The star, who made her exit from the popular children's group last October, said she has been working on her latest project since wrapping up her stint as the Yellow Wiggle.
She added that she hoped Emma Memma - who incorporates basic sign language into her singing and dancing - would encourage kids to learn AUSLAN.
"Children learn and indicate with movement before they even talk and use any kind of spoken language. Gesture and movement is by far one of the most important connectors for children. Visual communication actually helps learning, which is why lots of children’s entertainment is colourful, it is bright and moving, because children engage with that," she told the publication.
The entertainer also gave a sneak peek into her new role in a video posted to Instagram, along with her new sidekick, Elvin Melvin.

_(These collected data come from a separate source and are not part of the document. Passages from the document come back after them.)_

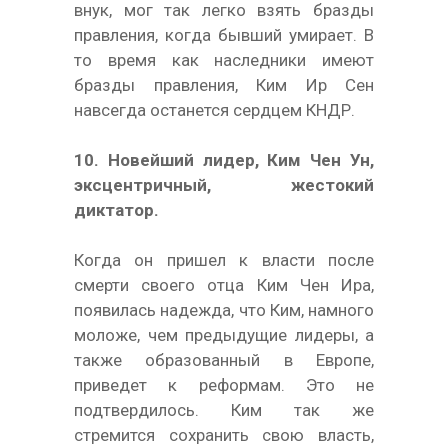
внук, мог так легко взять бразды
правления, когда бывший умирает. В
то время как наследники имеют
бразды правления, Ким Ир Сен
навсегда останется сердцем КНДР.
10. Новейший лидер, Ким Чен Ун,
эксцентричный, жестокий
диктатор.
Когда он пришел к власти после
смерти своего отца Ким Чен Ира,
появилась надежда, что Ким, намного
моложе, чем предыдущие лидеры, а
также образованный в Европе,
приведет к реформам. Это не
подтвердилось. Ким так же
стремится сохранить свою власть,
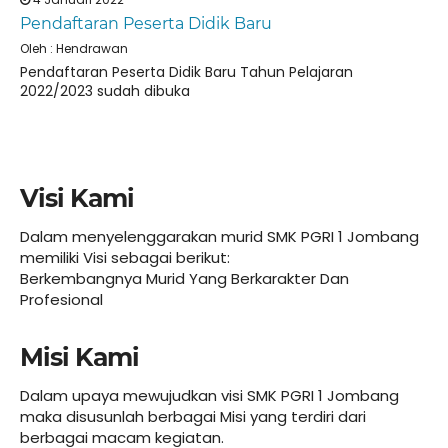
Pendaftaran Peserta Didik Baru
Oleh : Hendrawan
Pendaftaran Peserta Didik Baru Tahun Pelajaran
2022/2023 sudah dibuka
Visi Kami
Dalam menyelenggarakan murid SMK PGRI 1 Jombang
memiliki Visi sebagai berikut:
Berkembangnya Murid Yang Berkarakter Dan
Profesional
Misi Kami
Dalam upaya mewujudkan visi SMK PGRI 1 Jombang
maka disusunlah berbagai Misi yang terdiri dari
berbagai macam kegiatan.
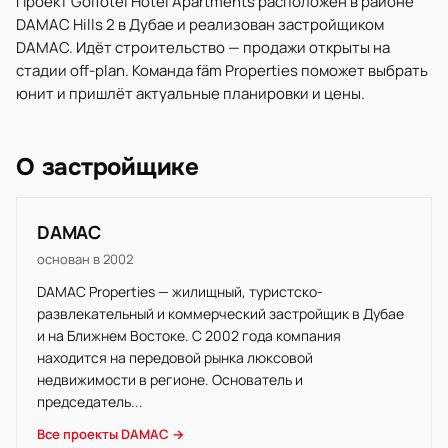
Проект Golfotel Hotel Apartments расположен в районе
DAMAC Hills 2 в Дубае и реализован застройщиком
DAMAC. Идёт строительство — продажи открыты на
стадии off-plan. Команда fäm Properties поможет выбрать
юнит и пришлёт актуальные планировки и цены.
О застройщике
DAMAC
основан в 2002
DAMAC Properties — жилищный, туристско-
развлекательный и коммерческий застройщик в Дубае
и на Ближнем Востоке. С 2002 года компания
находится на передовой рынка люксовой
недвижимости в регионе. Основатель и
председатель...
Все проекты DAMAC →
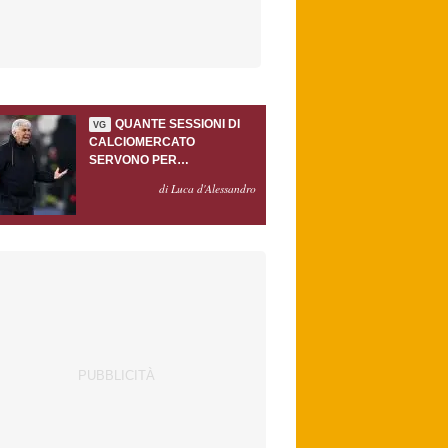
QUANTE SESSIONI DI
VG
CALCIOMERCATO
SERVONO PER
ACCONTENTARE
di Luca d'Alessandro
GASPERINI?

The welcome news comes following her departure from The Wiggles after a decade, with Emma saying that time off during COVID lockdown had given her a chance to reflect on what she now wants to achieve, including completing her PhD at Macquarie University.

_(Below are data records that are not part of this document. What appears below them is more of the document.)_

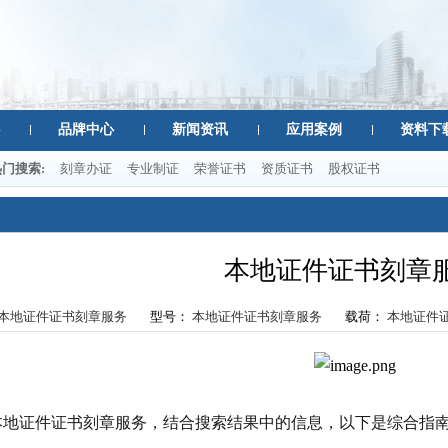
品牌中心
新闻资讯
应用案例
资料下
热门搜索:
刻章办证
专业制证
荣誉证书
资质证书
股权证书
本地证件证书刻章
本地证件证书刻章服务
型号：
本地证件证书刻章服务
载荷：
本地证件
本地证件证书刻章服务，结合搜索结果中的信息，以下是综合指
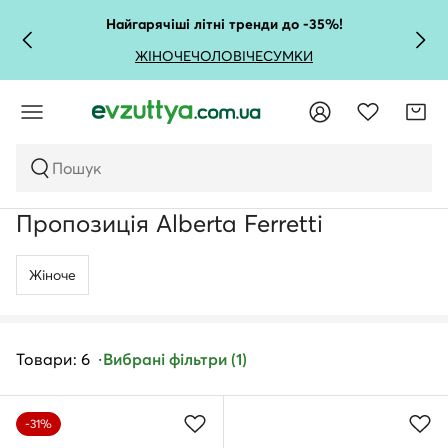
Найгарячіші літні тренди до -35%!
ЖІНОЧЕ
ЧОЛОВІЧЕ
СУМКИ
Пошук
Пропозиція Alberta Ferretti
Жіноче
Товари: 6
Вибрані фільтри (1)
-31%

In a previous interview with Stellar magazine, Emma spoke about her time as part of the legendary group while looking back on her journey as the first female member of The Wiggles.
“I never, ever, ever – ever – want to let down the children. But I relate it to when I took time off after I had surgery for my endometriosis in 2018,” Emma explained to the publication of her choice to exit The Wiggles.

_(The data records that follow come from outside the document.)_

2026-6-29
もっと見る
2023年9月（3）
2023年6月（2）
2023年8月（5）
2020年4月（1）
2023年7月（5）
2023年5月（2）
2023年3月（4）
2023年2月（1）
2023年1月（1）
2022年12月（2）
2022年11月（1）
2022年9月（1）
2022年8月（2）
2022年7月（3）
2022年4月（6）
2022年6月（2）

“I had two beautiful performers replace me on tour for a period of weeks. I felt terrible and kept thinking, how are we going to do this? But the children still came to the shows, because they love the music. That experience helped me make this decision because everyone was OK after that.”
WATCH: Emma Watkins annouces The Wiggles departure
Emma added that while she loved her time in the group, she initially faced backlash and “wasn’t really liked” when she was introduced as the group’s first female member, saying that many were “territorial about the original group.”
“It took about two or three years to actually have people accept that there was a female among the group; that was a massive deal back then,” she noted, adding, “So to then see how that changed over the decade, and children coming to the show dressed in beautiful Emma costumes, or wearing bows… it’s powerful.”